RECORDS SUPPLIED:
***

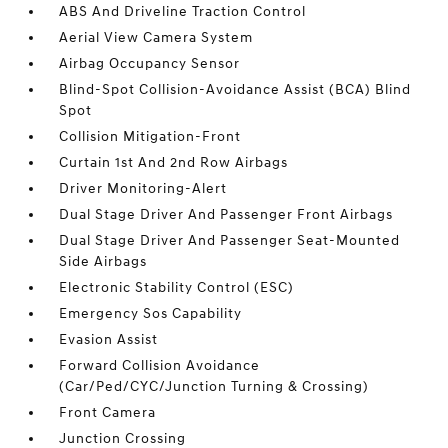
ABS And Driveline Traction Control
Aerial View Camera System
Airbag Occupancy Sensor
Blind-Spot Collision-Avoidance Assist (BCA) Blind
Spot
Collision Mitigation-Front
Curtain 1st And 2nd Row Airbags
Driver Monitoring-Alert
Dual Stage Driver And Passenger Front Airbags
Dual Stage Driver And Passenger Seat-Mounted
Side Airbags
Electronic Stability Control (ESC)
Emergency Sos Capability
Evasion Assist
Forward Collision Avoidance
(Car/Ped/CYC/Junction Turning & Crossing)
Front Camera
Junction Crossing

***

Word-for-word repeat, images excluded: return all the data.

SOLUTION FOR THIS TASK:
ABS And Driveline Traction Control
Aerial View Camera System
Airbag Occupancy Sensor
Blind-Spot Collision-Avoidance Assist (BCA) Blind
Spot
Collision Mitigation-Front
Curtain 1st And 2nd Row Airbags
Driver Monitoring-Alert
Dual Stage Driver And Passenger Front Airbags
Dual Stage Driver And Passenger Seat-Mounted
Side Airbags
Electronic Stability Control (ESC)
Emergency Sos Capability
Evasion Assist
Forward Collision Avoidance
(Car/Ped/CYC/Junction Turning & Crossing)
Front Camera
Junction Crossing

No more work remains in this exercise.